AVAILABLE RECORDS:
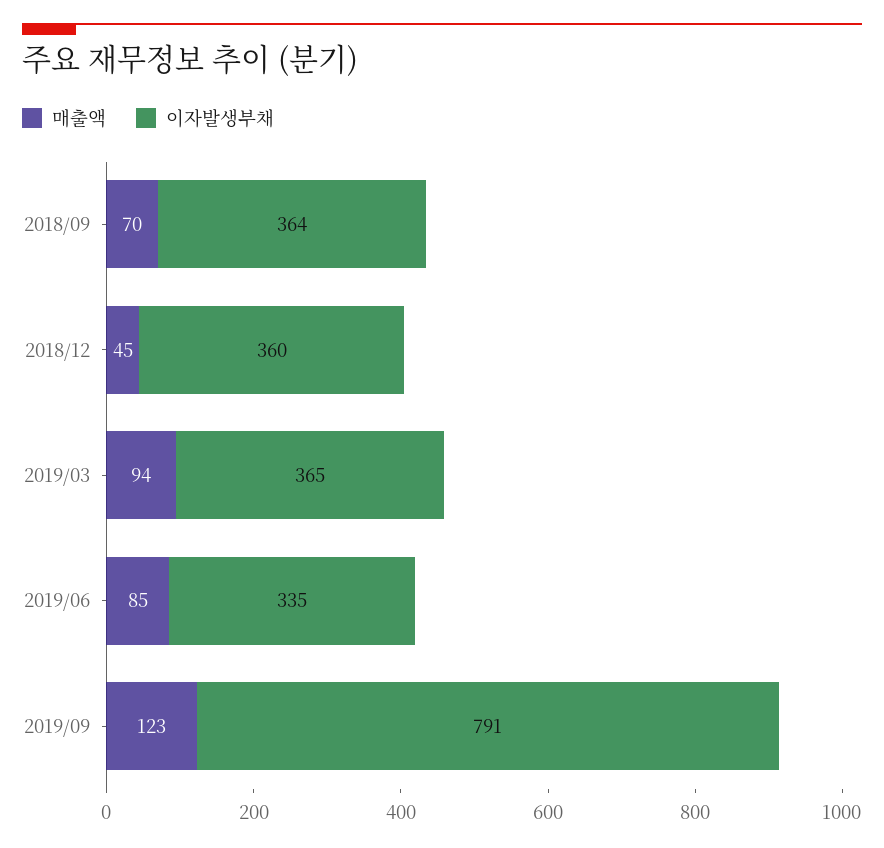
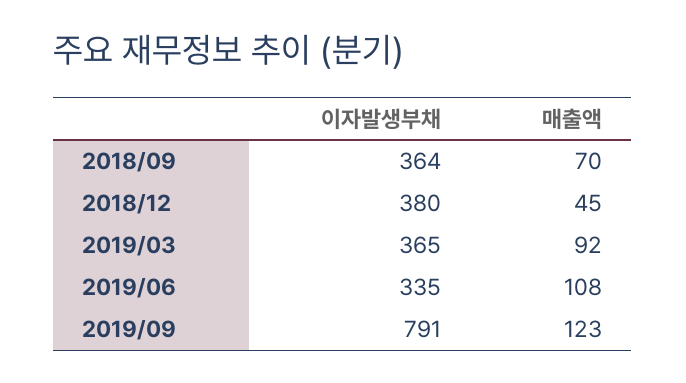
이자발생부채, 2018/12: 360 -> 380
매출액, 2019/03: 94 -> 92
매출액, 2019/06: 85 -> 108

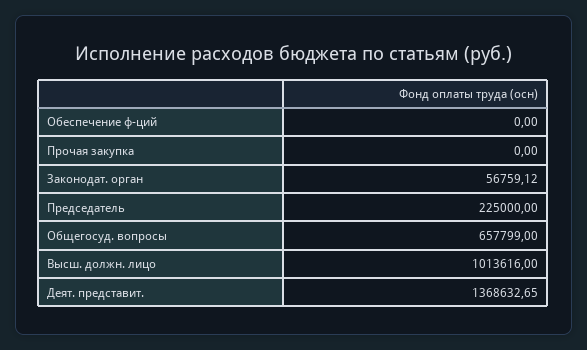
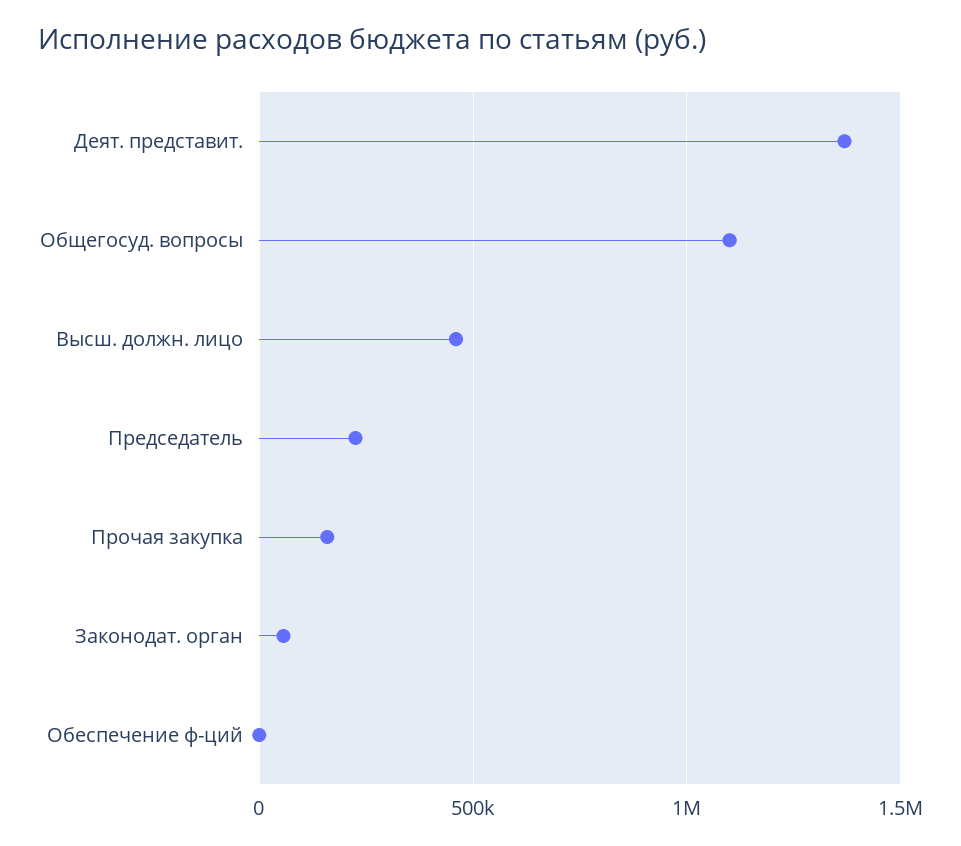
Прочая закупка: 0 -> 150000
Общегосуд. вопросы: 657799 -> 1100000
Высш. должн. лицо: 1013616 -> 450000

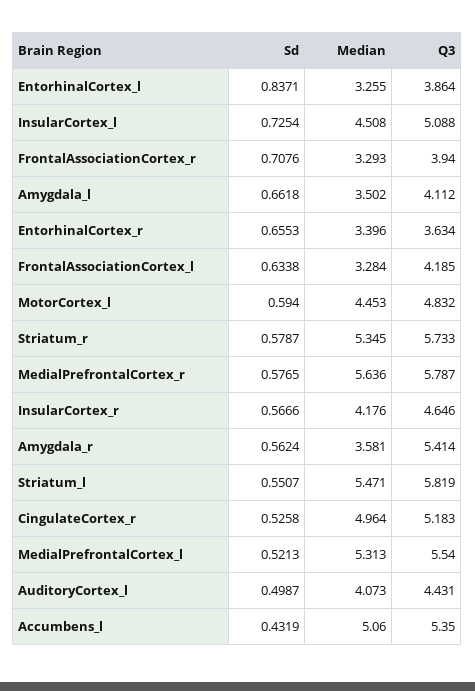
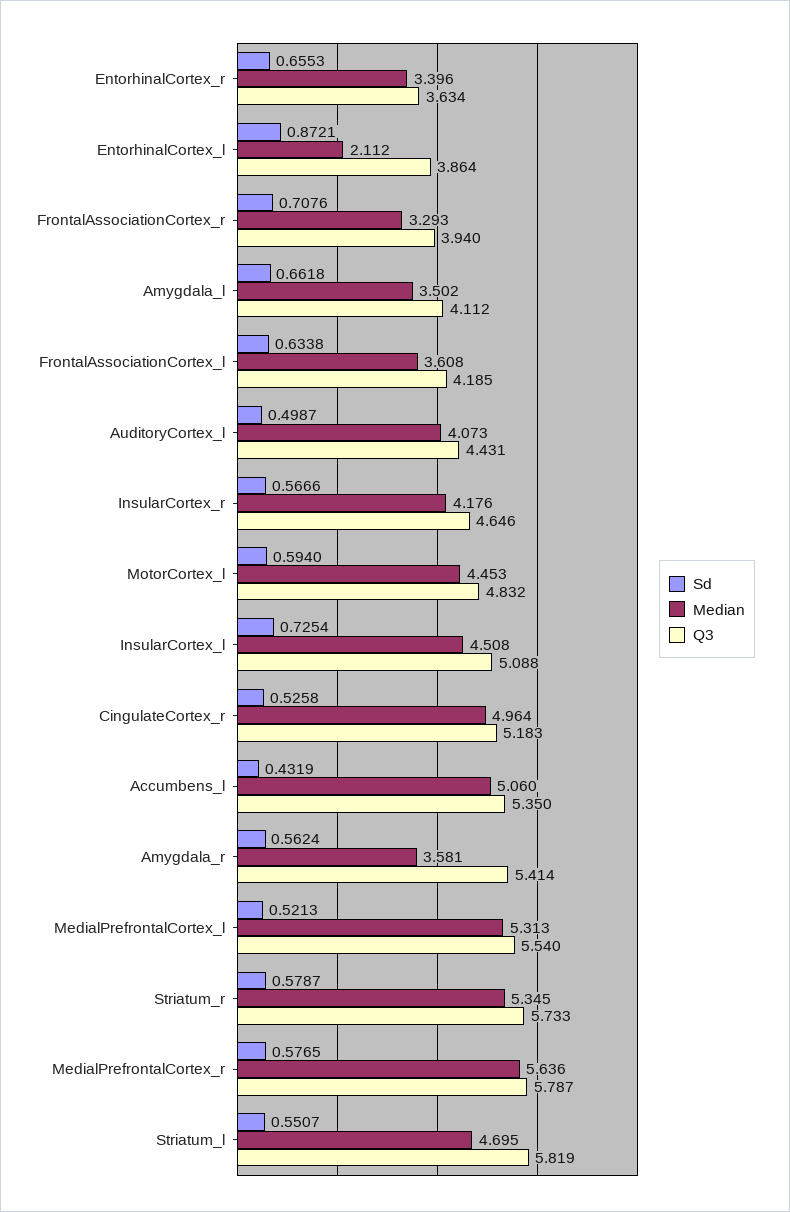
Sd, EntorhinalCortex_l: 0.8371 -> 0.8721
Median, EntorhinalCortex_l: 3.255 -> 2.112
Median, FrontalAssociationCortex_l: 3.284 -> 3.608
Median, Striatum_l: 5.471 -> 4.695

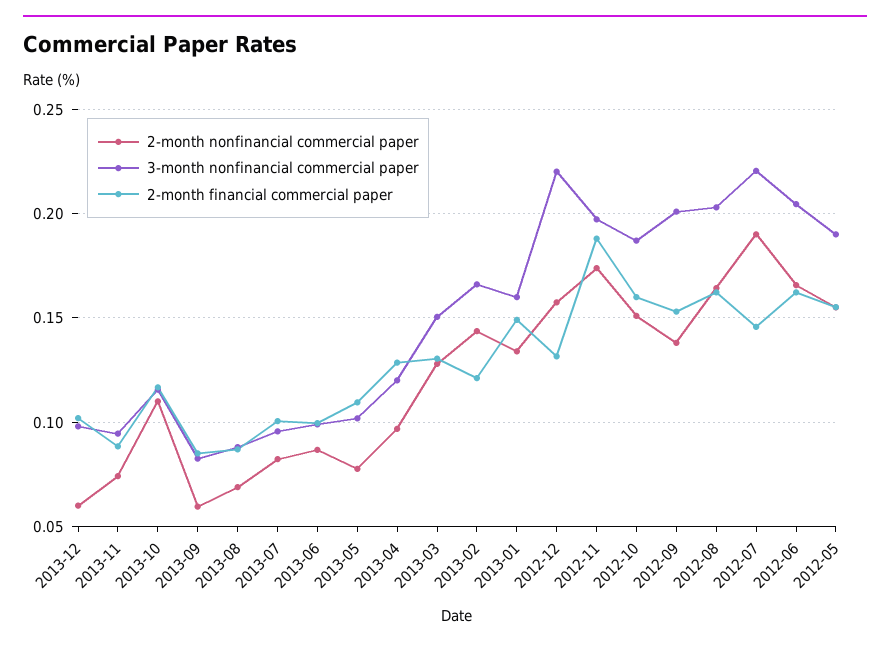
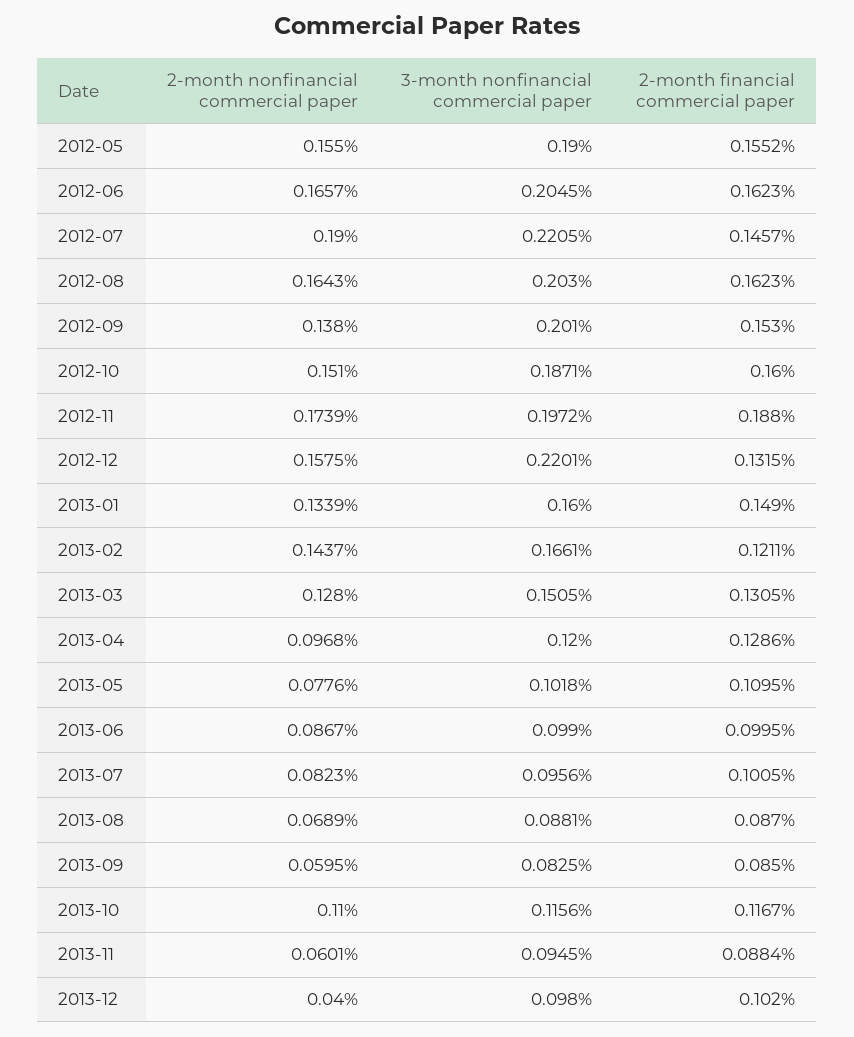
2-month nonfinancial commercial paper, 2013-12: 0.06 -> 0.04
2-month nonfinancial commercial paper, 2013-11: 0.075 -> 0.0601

TASK TO CARRY OUT: Beginning with the line that contains "매출액, 2019/06: 85 -> 108" and ending with the last line of the data, transcribe each line exactly; pictures stay out.

TASK RESPONSE:
매출액, 2019/06: 85 -> 108

Прочая закупка: 0 -> 150000
Общегосуд. вопросы: 657799 -> 1100000
Высш. должн. лицо: 1013616 -> 450000

Sd, EntorhinalCortex_l: 0.8371 -> 0.8721
Median, EntorhinalCortex_l: 3.255 -> 2.112
Median, FrontalAssociationCortex_l: 3.284 -> 3.608
Median, Striatum_l: 5.471 -> 4.695

2-month nonfinancial commercial paper, 2013-12: 0.06 -> 0.04
2-month nonfinancial commercial paper, 2013-11: 0.075 -> 0.0601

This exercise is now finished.